Balance, General, People, Student Life

No Regrets: A Reflection on Freshman Year

A photo of me doing some literal self-reflection.

A photo of me doing some literal self-reflection.

It is often said that when you’re young, it’s too early to have regrets. What may seem like mistakes, according to my parents, are simply “learning experiences.” My first-year at U of T was an overwhelmingly positive experience, with great classes, friends, and professors. However, by the end of second semester, I was left with a clear sense of what I could have done better to make the most out of my experience.
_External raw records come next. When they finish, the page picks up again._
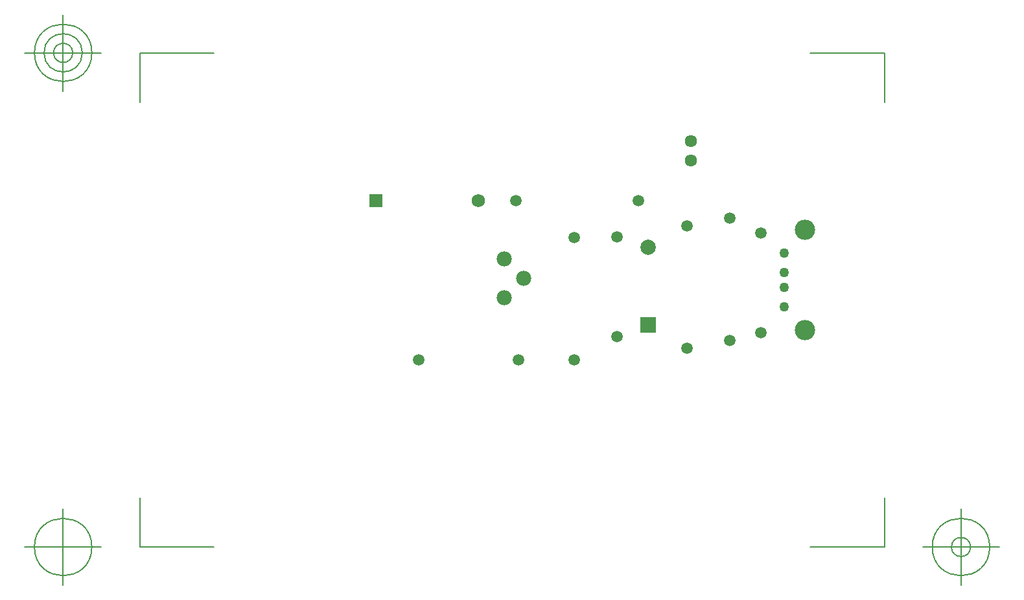
<source format=gbr>
G04 Generated by Ultiboard 13.0 *
%FSLAX25Y25*%
%MOIN*%

%ADD10C,0.00001*%
%ADD11C,0.00500*%
%ADD12C,0.05022*%
%ADD13C,0.10455*%
%ADD14C,0.05906*%
%ADD15C,0.07834*%
%ADD16C,0.07874*%
%ADD17R,0.07874X0.07874*%
%ADD18C,0.06334*%
%ADD19R,0.06900X0.06900*%
%ADD20C,0.06900*%


G04 ColorRGB 9900CC for the following layer *
%LNSolder Mask Bottom*%
%LPD*%
G54D10*
G54D11*
X20500Y65500D02*
X20500Y90950D01*
X20500Y65500D02*
X58804Y65500D01*
X403535Y65500D02*
X365232Y65500D01*
X403535Y65500D02*
X403535Y90950D01*
X403535Y320000D02*
X403535Y294550D01*
X403535Y320000D02*
X365232Y320000D01*
X20500Y320000D02*
X58804Y320000D01*
X20500Y320000D02*
X20500Y294550D01*
X815Y65500D02*
X-38555Y65500D01*
X-18870Y45815D02*
X-18870Y85185D01*
X-33634Y65500D02*
G75*
D01*
G02X-33634Y65500I14764J0*
G01*
X423220Y65500D02*
X462591Y65500D01*
X442906Y45815D02*
X442906Y85185D01*
X428142Y65500D02*
G75*
D01*
G02X428142Y65500I14764J0*
G01*
X437984Y65500D02*
G75*
D01*
G02X437984Y65500I4922J0*
G01*
X815Y320000D02*
X-38555Y320000D01*
X-18870Y300315D02*
X-18870Y339685D01*
X-33634Y320000D02*
G75*
D01*
G02X-33634Y320000I14764J0*
G01*
X-28713Y320000D02*
G75*
D01*
G02X-28713Y320000I9843J0*
G01*
X-23791Y320000D02*
G75*
D01*
G02X-23791Y320000I4921J0*
G01*
G54D12*
X352000Y189268D03*
X352000Y216827D03*
X352000Y206984D03*
X352000Y199110D03*
G54D13*
X362669Y177181D03*
X362669Y228913D03*
G54D14*
X324000Y234992D03*
X324000Y172000D03*
X302000Y230992D03*
X302000Y168000D03*
X244000Y224992D03*
X244000Y162000D03*
X266000Y225181D03*
X266000Y174000D03*
X340000Y227181D03*
X340000Y176000D03*
X276992Y244000D03*
X214000Y244000D03*
X215181Y162000D03*
X164000Y162000D03*
G54D15*
X218000Y204000D03*
X208000Y194000D03*
X208000Y214000D03*
G54D16*
X282000Y220000D03*
G54D17*
X282000Y180000D03*
G54D18*
X304000Y264442D03*
X304000Y274442D03*
G54D19*
X142000Y244000D03*
G54D20*
X194756Y244000D03*

M02*

</source>
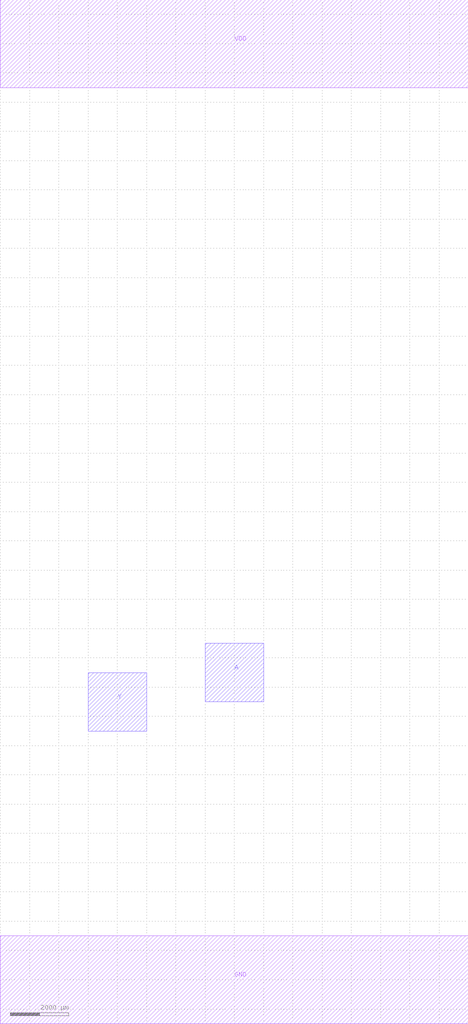
<source format=lef>
MACRO INVX2
 CLASS CORE ;
 ORIGIN 0 0 ;
 FOREIGN INVX2 0 0 ;
 SITE CORE ;
 SYMMETRY X Y R90 ;
  PIN VDD
   DIRECTION INOUT ;
   USE SIGNAL ;
   SHAPE ABUTMENT ;
    PORT
     CLASS CORE ;
       LAYER metal1 ;
        RECT 0.00000000 30500.00000000 16000.00000000 33500.00000000 ;
    END
  END VDD

  PIN GND
   DIRECTION INOUT ;
   USE SIGNAL ;
   SHAPE ABUTMENT ;
    PORT
     CLASS CORE ;
       LAYER metal1 ;
        RECT 0.00000000 -1500.00000000 16000.00000000 1500.00000000 ;
    END
  END GND

  PIN A
   DIRECTION INOUT ;
   USE SIGNAL ;
   SHAPE ABUTMENT ;
    PORT
     CLASS CORE ;
       LAYER metal2 ;
        RECT 7000.00000000 9500.00000000 9000.00000000 11500.00000000 ;
    END
  END A

  PIN Y
   DIRECTION INOUT ;
   USE SIGNAL ;
   SHAPE ABUTMENT ;
    PORT
     CLASS CORE ;
       LAYER metal2 ;
        RECT 3000.00000000 8500.00000000 5000.00000000 10500.00000000 ;
    END
  END Y


END INVX2

</source>
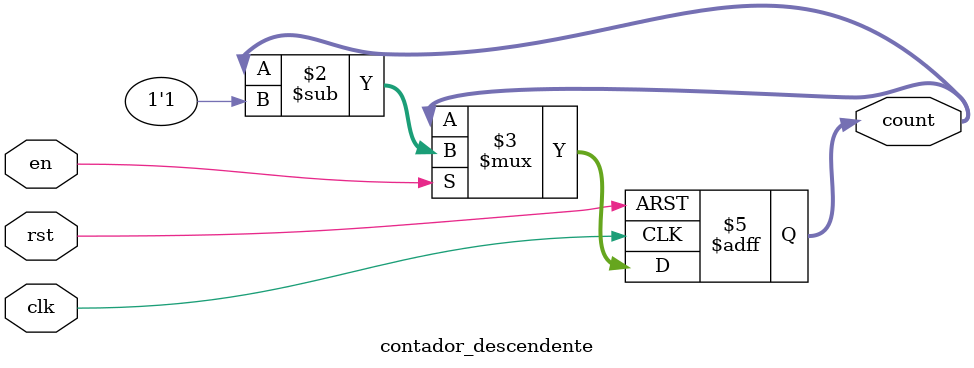
<source format=v>
module contador_descendente (
    input clk,
    input rst,
    input en,
    output reg [3:0] count
);

always @ (posedge clk or posedge rst) begin
    if (rst)
        count <= 4'b1111;
    else if (en)
        count <= count - 1'b1;
end

endmodule

</source>
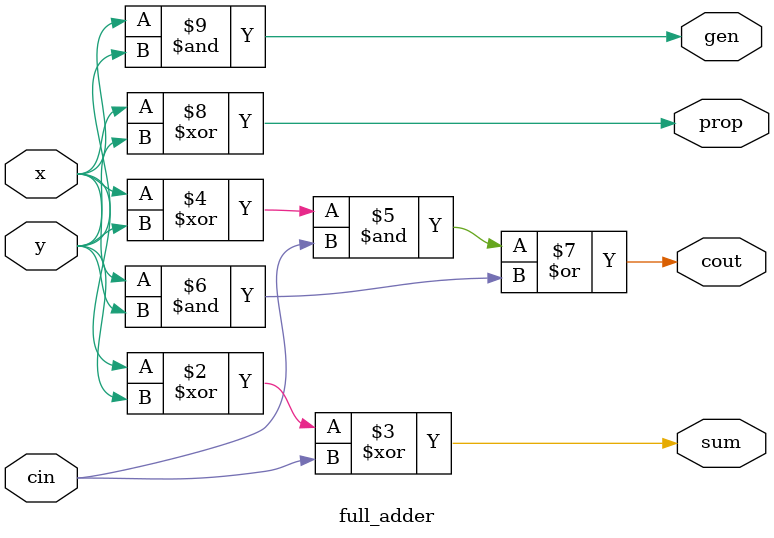
<source format=v>
module full_adder (input x, input y, input cin, output reg sum, output reg cout, output reg prop, output reg gen);
	
	always @(*) begin
		sum <= x ^ y ^ cin;
		cout <= ((x ^ y) & cin) | (x & y);
		prop <= x ^ y;
		gen <= x & y;
	end
	
endmodule

</source>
Time Flies, so Start Early

It’s proven that people are likely to underestimate how long it will take them to complete an assignment. I am one of these people! Thus, it’s important to start assignments sooner than later. Spare yourself from the stress of last-minute submissions by making sure your final draft is completed ahead of time. You never know when internet failures or computer crashes may happen, so eliminate this risk entirely by ensuring that even in a worst-case scenario, you can still prevail.

Get out there!

Don’t undervalue the importance of having a social life. While I attended clubs in my first semester and made friends in seminar courses, I tended to keep to myself outside of these activities. Eating meals alone, and never going out can get lonely quickly, especially when you’re away from home. Don’t hesitate to spend time talking to people outside of class. Doing this in second semester made my university experience much more enjoyable.

GPA is Forever

Put your classes first. You may feel pressured to dedicate more time towards your extracurricular involvements, but it’s important that academics remain a priority. In the long-run, it probably doesn’t matter whether you missed a club meeting or sports practice, but your GPA will certainly carry the scars of poor midterm grades for years to come. While it’s tempting to dedicate many hours to extracurriculars that you’re passionate about, make sure that while doing so your grades don’t suffer.

Take care of yourself!

While living in a dorm, it’s easy for a room to evolve into a haphazard mess of plates and papers. I’ve seen my fair share of disaster dorms, with no visible floor, and a monstrous pile of laundry. It’s important for your own health and the sake of your roommate, if you have one, to dedicate time to keeping your space clean. Not only is it easier to study in a clean space, but it’s also important for staying organized!